Physician practices across many specialties are opting for hospital owners or merging to leverage the power of larger numbers, but does this trend hold as much sway for small GI practices?

Ask a Gastroenterologist is a weekly series of questions posed to GI physicians around the country on business and clinical issues affecting the field of gastroenterology. We invite all gastroenterologists to submit responses.

Next week's question: If you could change one thing to improve healthcare and the GI field, what would it be?

Please submit responses to Carrie Pallardy at cpallardy@beckershealthcare.com by Thursday, October 15, at 5 p.m. CST.

Maxwell Chait MD FACP, FACG, AGAF, FASGE, ColumbiaDoctors Medical Group (Hartsdale, N.Y.): Although many independent practices are opting to become part of a hospital system or a larger practice to stay in business, smaller gastroenterology practices may be able to survive. For a smaller GI practice to survive, practice leaders need to evaluate the market and competitors and assess the practice's financial situation to become more competitive compared to practices of similar or larger size in its local market.

When deciding whether to remain independent or participate in these arrangements, GI practices need to analyze the risks and benefits of the joining other practice arrangements or remain as an independent GI practice.

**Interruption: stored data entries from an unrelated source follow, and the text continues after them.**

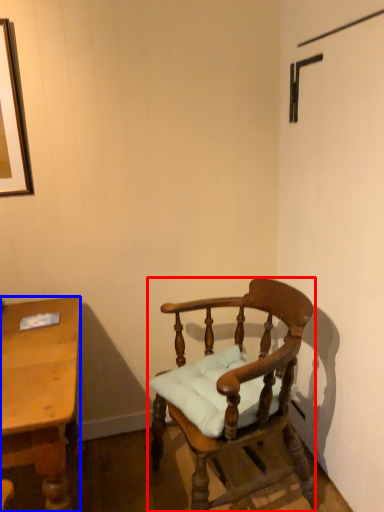
Question: Which object is further to the camera taking this photo, chair (highlighted by a red box) or desk (highlighted by a blue box)?

Choices:
 (A) chair
 (B) desk

Answer: (A)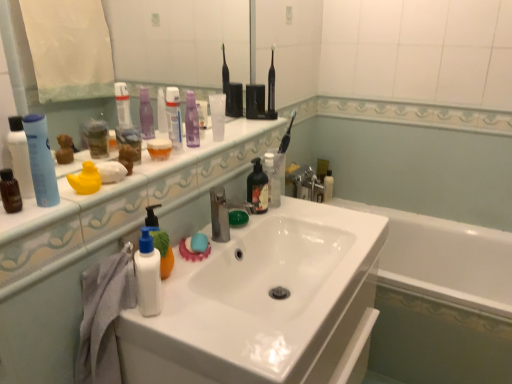
This screenshot has height=384, width=512. Identify the location of vacant area that lies in front of translucent plastic mouthwash at center, marked as the third mouthwash in a left-to-right arrangement. (153, 169).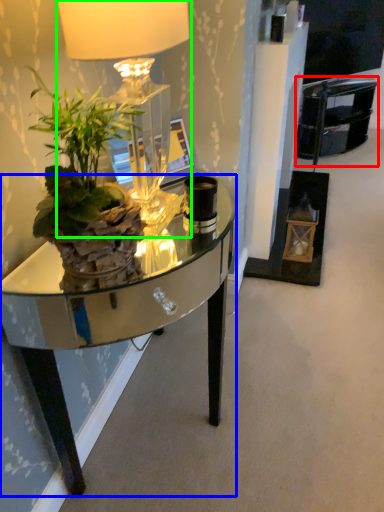
Question: Considering the real-world distances, which object is closest to armchair (highlighted by a red box)? desk (highlighted by a blue box) or lamp (highlighted by a green box).

Choices:
 (A) desk
 (B) lamp

Answer: (B)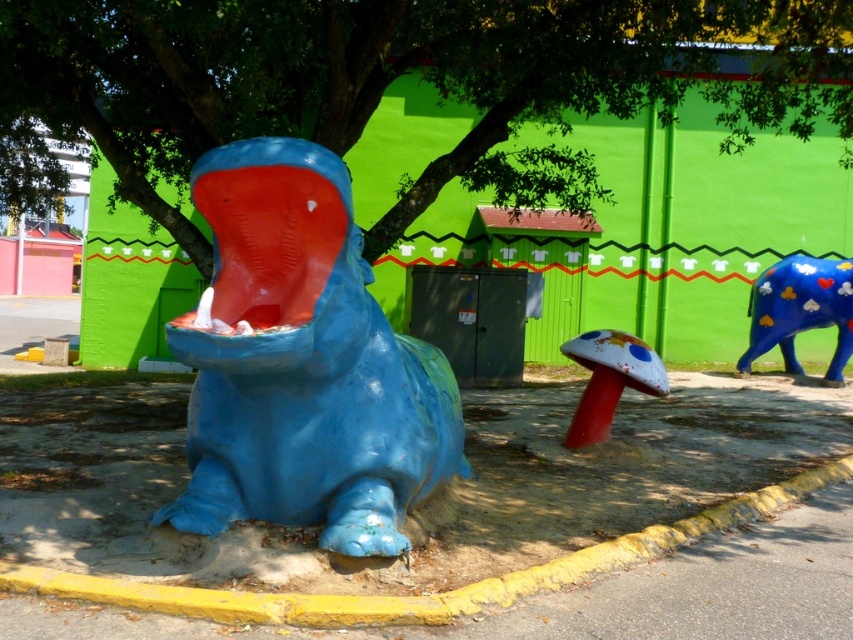
Question: Which is nearer to the yellow painted curb at lower left?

Some of the more critical criteria regarding the decision of the GI practice to become part of a hospital system or larger practice include the loss of control over the direction and operation of the practice, the implications of being an employee rather than a business owner and the ability of gastroenterologists and employees to function effectively and thrive professionally in the different larger culture.

To remain in business, practice leaders need to assess their EMR and other technology solutions that will either contribute or diminish productivity and efficiency, evaluate insurer contracts and delivery systems to assure the financial integrity of the group, know which providers give the highest value of quality, access and cost for the GI practice and its patients and assess staffing of clinical and non-clinical employees for the volume and acuity of patients to move into this new healthcare world. Essentially, GI practice leaders must have the necessary skills for data analysis and strategy and understand the financial situations they will face as the new healthcare system evolves.